J Pain. 2022 Mar;23(3):501-507. doi: 10.1016/j.jpain.2021.10.005. Epub 2021 Oct 20.
In a previous study, we demonstrated that the serum peptidase system might be less efficient in complex regional pain syndrome (CRPS). Since the neuropeptide substanc P (SP) contributes to inflammation in CRPS, we now investigated the metabolism of SP in CRPS specifically. An SP metabolism assay was performed in 24 CRPS patients, which constitute a subgroup of our previous investigation on BK degradation. In addition, we included 26 healthy controls (24 newly recruited plus 2 from our previous investigation), and 13 patients after limb trauma, who did not fulfil the CRPS diagnostic criteria (trauma controls, TC) were included. We adapted a thin layer chromatography assay (TLC) to quantify SP disappearance after incubation with 7.5 µL of serum. These results were compared with bradykinin (BK) metabolization to BK1-8 and BK1-5 fragments from our previous study. In addition, TC were clinically and quantitative sensory testing (QST) phenotyped; the phenotyping of CRPS patients was retrieved from our existing database. SP metabolism was less efficient in CRPS and TC patient serum vs human control (HC) serum (P < .03) suggesting reduced activity of the neutral endopeptidase (NEP) and/or the angiotensin converting enzyme (ACE). Together with the decreased occurrence of BK1-5 fragment in CRPS and TC, this suggests a reduced activation of the angiotensin converting enzyme (ACE). There was no clear clinical phenotype related to impaired SP degradation; duration of disease and gender were also not associated. Most importantly, results in TC did not differ from CRPS. Collectively, our current and previous experimental results suggest that limb trauma reduces serum peptidase metabolism of SP ex vivo, specifically serum ACE activity. However, this finding is not CRPS-specific and seems to be rather a long-term consequence of the trauma itself. PERSPECTIVE: The experimental data from this study further support the hypothesis that impaired metabolism of inflammatory peptides potentially contribute to the development of posttraumatic pain in CRPS or limb trauma patients.

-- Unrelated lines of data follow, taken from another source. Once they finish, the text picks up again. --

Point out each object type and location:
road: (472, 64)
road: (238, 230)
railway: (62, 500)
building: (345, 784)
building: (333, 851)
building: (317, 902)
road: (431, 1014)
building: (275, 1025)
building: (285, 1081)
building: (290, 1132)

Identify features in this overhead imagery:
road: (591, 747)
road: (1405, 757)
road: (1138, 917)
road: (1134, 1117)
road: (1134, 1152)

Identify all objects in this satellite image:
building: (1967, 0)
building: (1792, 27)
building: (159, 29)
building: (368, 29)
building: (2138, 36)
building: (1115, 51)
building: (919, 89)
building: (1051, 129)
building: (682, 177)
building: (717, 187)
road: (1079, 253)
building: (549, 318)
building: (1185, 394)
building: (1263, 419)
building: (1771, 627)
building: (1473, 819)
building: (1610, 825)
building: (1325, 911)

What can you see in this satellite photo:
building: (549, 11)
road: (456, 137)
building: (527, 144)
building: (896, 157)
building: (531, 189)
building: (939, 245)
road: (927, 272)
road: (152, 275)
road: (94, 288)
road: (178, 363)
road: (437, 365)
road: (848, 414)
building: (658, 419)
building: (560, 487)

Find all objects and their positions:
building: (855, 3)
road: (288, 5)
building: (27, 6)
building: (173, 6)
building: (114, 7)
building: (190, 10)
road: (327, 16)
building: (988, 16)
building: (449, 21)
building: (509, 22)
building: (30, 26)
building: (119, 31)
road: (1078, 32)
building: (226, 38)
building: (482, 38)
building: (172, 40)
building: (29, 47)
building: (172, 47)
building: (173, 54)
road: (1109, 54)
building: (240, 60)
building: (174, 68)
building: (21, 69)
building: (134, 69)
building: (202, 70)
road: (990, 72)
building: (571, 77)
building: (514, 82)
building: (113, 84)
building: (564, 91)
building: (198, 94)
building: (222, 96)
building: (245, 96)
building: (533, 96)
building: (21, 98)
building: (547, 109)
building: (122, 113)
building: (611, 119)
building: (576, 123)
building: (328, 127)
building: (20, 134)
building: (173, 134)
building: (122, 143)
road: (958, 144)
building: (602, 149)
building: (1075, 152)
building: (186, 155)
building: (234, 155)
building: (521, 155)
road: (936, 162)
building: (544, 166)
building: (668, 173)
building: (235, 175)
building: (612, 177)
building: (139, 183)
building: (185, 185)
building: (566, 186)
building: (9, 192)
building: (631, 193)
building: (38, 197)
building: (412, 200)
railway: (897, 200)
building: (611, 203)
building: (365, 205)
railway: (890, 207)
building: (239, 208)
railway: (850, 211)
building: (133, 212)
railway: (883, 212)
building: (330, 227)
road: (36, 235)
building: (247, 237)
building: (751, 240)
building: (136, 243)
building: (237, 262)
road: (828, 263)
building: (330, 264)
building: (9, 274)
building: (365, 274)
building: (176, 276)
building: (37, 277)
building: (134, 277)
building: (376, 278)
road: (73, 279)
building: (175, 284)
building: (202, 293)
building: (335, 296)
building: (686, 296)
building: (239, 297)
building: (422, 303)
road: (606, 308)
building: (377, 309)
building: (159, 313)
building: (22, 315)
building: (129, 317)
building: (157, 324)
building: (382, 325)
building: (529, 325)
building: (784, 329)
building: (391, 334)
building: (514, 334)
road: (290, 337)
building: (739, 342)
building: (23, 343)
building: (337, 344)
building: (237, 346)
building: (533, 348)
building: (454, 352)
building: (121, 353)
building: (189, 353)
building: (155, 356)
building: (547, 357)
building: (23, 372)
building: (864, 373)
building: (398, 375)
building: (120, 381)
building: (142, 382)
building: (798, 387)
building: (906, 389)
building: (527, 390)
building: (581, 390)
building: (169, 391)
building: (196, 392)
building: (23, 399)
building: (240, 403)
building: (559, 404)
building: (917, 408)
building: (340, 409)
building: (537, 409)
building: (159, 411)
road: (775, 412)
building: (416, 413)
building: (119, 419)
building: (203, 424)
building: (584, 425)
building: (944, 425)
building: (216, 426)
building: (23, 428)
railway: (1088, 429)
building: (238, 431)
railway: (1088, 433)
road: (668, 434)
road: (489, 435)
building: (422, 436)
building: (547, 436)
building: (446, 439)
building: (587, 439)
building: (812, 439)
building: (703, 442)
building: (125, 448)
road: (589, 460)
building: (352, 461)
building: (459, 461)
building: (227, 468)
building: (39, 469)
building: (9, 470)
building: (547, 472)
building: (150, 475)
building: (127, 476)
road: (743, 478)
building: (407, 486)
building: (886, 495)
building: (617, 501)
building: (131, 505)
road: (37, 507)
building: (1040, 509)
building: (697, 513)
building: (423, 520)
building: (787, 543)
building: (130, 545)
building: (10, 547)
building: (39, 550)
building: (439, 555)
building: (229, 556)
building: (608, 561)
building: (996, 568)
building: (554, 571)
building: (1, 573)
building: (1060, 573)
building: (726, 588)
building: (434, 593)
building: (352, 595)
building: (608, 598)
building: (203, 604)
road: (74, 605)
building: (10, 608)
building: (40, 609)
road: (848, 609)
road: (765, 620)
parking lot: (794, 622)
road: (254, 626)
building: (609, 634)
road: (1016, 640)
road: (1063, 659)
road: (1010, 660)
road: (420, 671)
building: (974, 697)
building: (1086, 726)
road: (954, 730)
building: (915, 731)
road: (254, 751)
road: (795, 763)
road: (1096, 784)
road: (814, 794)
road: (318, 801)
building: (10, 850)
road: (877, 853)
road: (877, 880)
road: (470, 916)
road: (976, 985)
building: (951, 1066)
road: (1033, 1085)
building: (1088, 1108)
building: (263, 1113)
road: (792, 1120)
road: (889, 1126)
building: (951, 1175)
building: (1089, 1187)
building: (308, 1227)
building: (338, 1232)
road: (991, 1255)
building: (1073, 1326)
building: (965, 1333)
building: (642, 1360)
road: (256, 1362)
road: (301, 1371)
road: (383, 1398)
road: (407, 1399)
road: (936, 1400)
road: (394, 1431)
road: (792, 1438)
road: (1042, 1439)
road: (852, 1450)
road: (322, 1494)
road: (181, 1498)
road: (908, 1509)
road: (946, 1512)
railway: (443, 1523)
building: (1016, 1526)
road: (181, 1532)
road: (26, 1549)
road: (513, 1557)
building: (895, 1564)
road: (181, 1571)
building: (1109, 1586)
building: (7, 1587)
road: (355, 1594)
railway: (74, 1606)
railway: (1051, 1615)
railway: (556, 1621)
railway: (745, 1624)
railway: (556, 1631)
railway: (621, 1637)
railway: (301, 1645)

在之前的一项研究中,我们证明血清肽酶系统在复杂性区域疼痛综合征(CRPS)中可能效率较低。由于神经肽P物质(SP)在CRPS的炎症中起作用,我们现在专门研究了CRPS中SP的代谢情况。对24名CRPS患者进行了SP代谢测定,这些患者构成了我们之前关于缓激肽(BK)降解研究的一个亚组。此外,我们纳入了26名健康对照者(24名新招募的加上我们之前研究中的2名),并纳入了13名肢体创伤后但不符合CRPS诊断标准的患者(创伤对照,TC)。我们采用薄层色谱分析(TLC)来量化与7.5微升血清孵育后SP的消失情况。将这些结果与我们之前研究中缓激肽(BK)代谢为BK1 - 8和BK1 - 5片段的情况进行比较。此外,对TC进行了临床和定量感觉测试(QST)表型分析;CRPS患者的表型分析则从我们现有的数据库中获取。与人类对照(HC)血清相比,CRPS和TC患者血清中的SP代谢效率较低(P < 0.03),这表明中性内肽酶(NEP)和/或血管紧张素转换酶(ACE)的活性降低。连同CRPS和TC中BK1 - 5片段出现频率的降低,这表明血管紧张素转换酶(ACE)的激活减少。没有明确的临床表型与SP降解受损相关;疾病持续时间和性别也无关联。最重要的是,TC的结果与CRPS没有差异。总体而言,我们目前和之前的实验结果表明,肢体创伤在体外会降低血清中SP的肽酶代谢,特别是血清ACE活性。然而,这一发现并非CRPS所特有的,似乎而是创伤本身的一个长期后果。观点:本研究的实验数据进一步支持了这样的假设,即炎症肽代谢受损可能导致CRPS或肢体创伤患者创伤后疼痛的发生。